▶ **DATA FOR THE TASK**
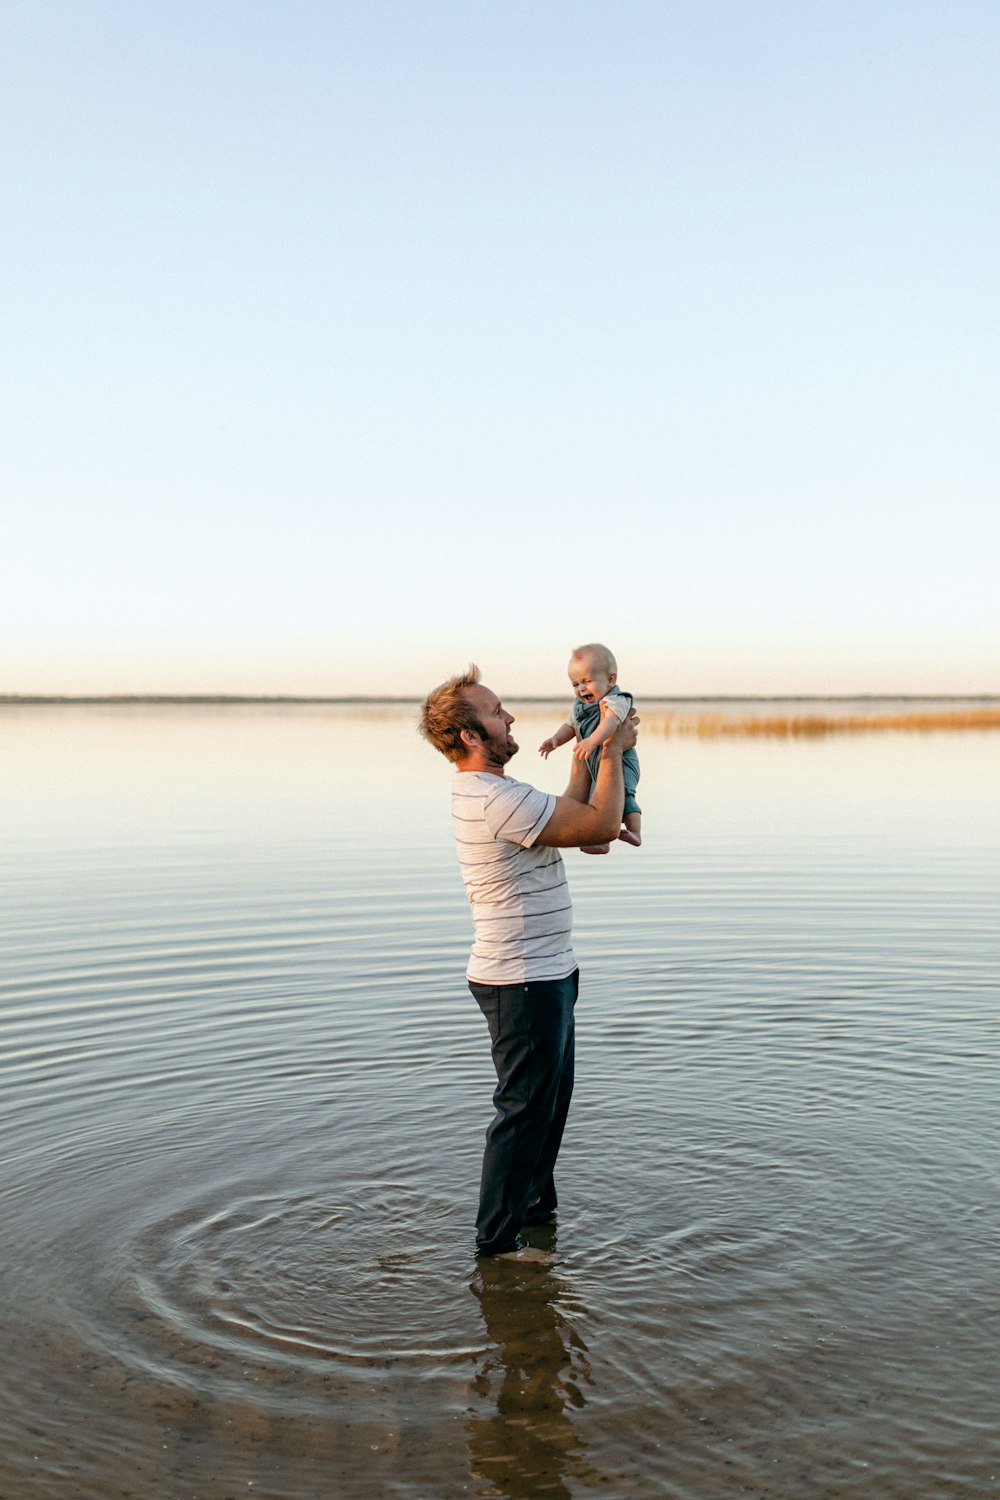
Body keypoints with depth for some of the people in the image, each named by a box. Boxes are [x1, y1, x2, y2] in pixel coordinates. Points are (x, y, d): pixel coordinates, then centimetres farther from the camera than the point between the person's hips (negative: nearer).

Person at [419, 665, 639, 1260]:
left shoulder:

--

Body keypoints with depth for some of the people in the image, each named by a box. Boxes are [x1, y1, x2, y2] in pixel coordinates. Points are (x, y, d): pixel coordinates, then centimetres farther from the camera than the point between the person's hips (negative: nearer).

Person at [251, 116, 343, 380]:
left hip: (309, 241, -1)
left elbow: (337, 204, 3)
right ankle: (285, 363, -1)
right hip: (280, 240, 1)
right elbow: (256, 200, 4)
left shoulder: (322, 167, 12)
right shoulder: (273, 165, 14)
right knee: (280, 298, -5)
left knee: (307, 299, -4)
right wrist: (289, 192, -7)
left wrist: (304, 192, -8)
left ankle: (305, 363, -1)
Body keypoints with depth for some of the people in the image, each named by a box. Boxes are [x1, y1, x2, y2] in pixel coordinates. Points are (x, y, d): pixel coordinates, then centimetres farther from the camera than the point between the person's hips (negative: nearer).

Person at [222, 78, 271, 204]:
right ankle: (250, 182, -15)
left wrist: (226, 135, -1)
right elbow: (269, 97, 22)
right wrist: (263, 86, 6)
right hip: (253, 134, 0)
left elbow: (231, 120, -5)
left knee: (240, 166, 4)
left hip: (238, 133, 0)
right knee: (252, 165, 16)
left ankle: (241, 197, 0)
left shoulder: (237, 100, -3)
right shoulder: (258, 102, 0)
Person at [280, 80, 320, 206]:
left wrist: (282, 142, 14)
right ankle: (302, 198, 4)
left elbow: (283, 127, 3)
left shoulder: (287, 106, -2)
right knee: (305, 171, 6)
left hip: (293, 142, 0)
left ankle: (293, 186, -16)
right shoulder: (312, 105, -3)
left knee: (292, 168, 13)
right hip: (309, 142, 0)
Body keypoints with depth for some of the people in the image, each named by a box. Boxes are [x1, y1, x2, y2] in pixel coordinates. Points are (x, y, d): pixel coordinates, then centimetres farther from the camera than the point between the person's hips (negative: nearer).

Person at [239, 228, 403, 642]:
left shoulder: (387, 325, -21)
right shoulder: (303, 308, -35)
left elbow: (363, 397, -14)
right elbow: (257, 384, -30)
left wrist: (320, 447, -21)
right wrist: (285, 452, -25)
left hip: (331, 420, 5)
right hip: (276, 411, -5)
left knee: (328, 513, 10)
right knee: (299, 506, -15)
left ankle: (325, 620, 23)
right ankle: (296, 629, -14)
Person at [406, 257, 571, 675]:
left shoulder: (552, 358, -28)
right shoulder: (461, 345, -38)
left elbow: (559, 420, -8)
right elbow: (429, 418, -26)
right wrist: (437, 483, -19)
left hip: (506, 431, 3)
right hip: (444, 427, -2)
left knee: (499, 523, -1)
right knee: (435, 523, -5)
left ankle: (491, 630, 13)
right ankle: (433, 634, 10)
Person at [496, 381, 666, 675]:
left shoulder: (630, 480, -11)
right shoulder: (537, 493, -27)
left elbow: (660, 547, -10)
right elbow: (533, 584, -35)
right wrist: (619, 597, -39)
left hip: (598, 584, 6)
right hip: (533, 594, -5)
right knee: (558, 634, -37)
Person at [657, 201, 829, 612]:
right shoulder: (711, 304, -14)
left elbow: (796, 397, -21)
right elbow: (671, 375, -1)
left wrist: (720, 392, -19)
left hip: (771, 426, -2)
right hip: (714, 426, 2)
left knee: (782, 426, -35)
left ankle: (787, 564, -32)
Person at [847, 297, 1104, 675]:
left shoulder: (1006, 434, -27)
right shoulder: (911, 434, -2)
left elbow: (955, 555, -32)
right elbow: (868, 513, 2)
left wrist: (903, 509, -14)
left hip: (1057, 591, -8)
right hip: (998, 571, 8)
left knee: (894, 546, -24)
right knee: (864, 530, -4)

==

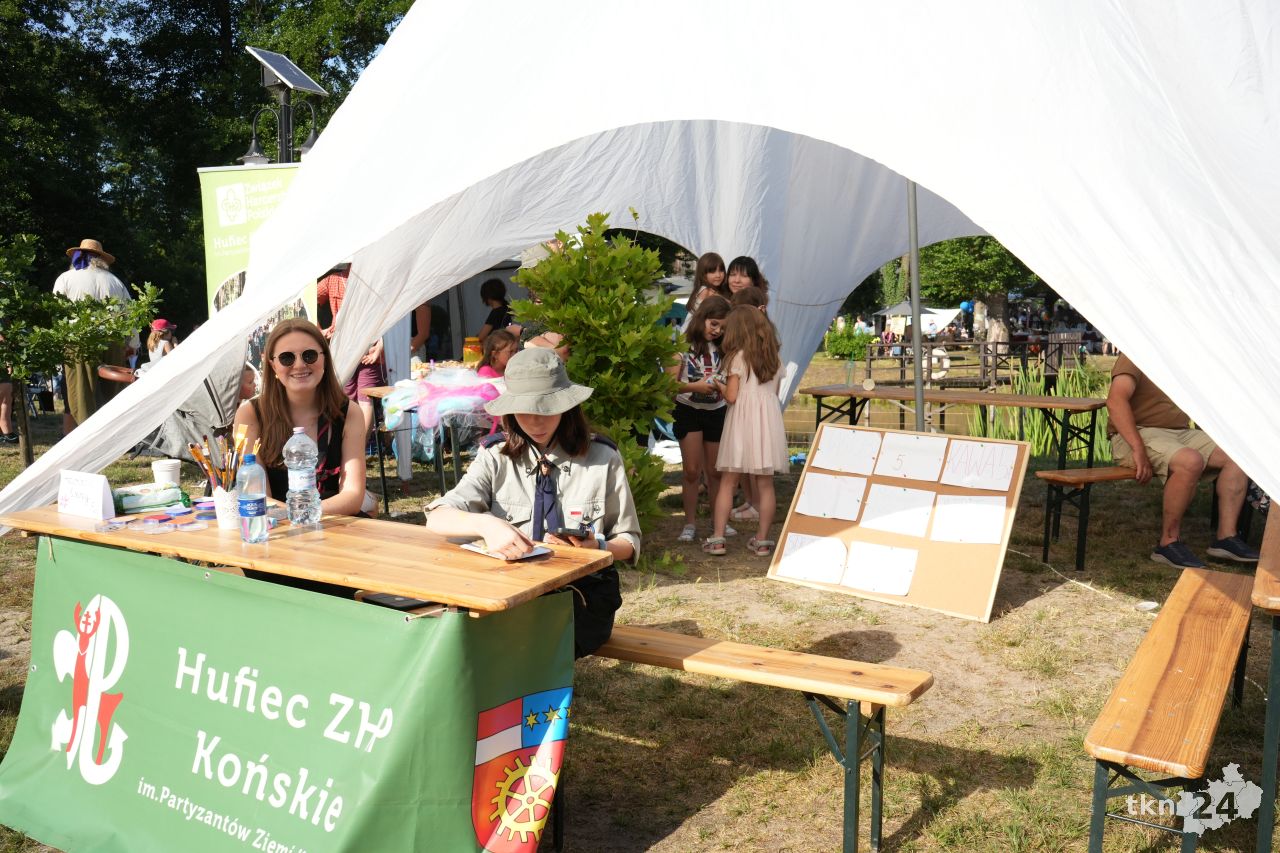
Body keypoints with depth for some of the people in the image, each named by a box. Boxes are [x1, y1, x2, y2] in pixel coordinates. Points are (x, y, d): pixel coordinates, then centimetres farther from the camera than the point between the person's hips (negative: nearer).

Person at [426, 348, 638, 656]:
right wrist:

▶ **TASK ITEM**
Wherever the word "ankle" occurs in the data, copy that whole line.

▶ **ANSWER SPACE**
right ankle: (285, 363, -1)
left ankle: (305, 363, -1)
right ankle: (250, 182, -15)
left ankle: (241, 197, 0)
right ankle: (302, 198, 4)
left ankle: (293, 186, -16)
left ankle: (325, 620, 23)
right ankle: (296, 629, -14)
left ankle: (491, 630, 13)
right ankle: (433, 634, 10)
left ankle: (787, 564, -32)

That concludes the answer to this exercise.